[What you have to do] Only the lines that contain the string "Figure" belong in the answer; pull them from the records.

Provided information section start

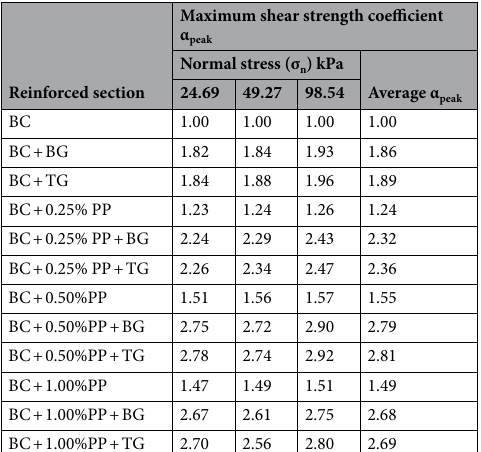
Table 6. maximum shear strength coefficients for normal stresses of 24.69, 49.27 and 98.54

Provided information section end
Provided information section start

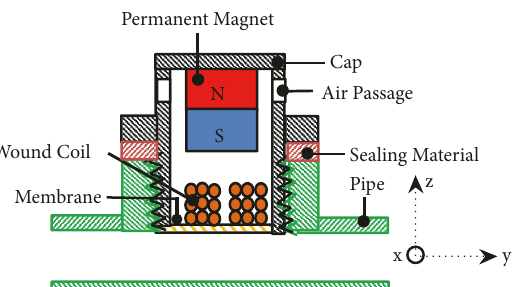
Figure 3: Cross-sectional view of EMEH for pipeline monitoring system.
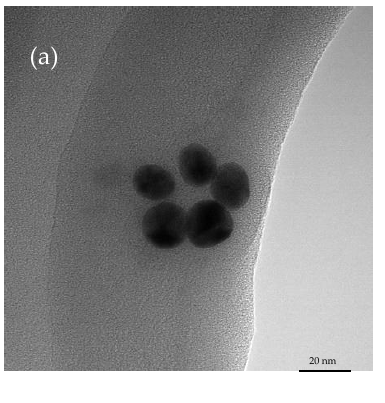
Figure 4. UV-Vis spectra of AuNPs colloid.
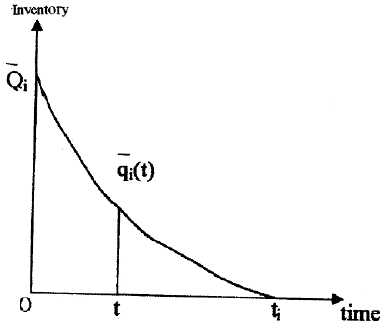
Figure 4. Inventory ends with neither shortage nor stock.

Provided information section end
Provided information section start

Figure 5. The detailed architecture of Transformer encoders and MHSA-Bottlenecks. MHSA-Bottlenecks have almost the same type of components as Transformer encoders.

Provided information section end

[Exercise output]
Figure 3: Cross-sectional view of EMEH for pipeline monitoring system.
Figure 4. UV-Vis spectra of AuNPs colloid.
Figure 4. Inventory ends with neither shortage nor stock.
Figure 5. The detailed architecture of Transformer encoders and MHSA-Bottlenecks. MHSA-Bottlenecks have almost the same type of components as Transformer encoders.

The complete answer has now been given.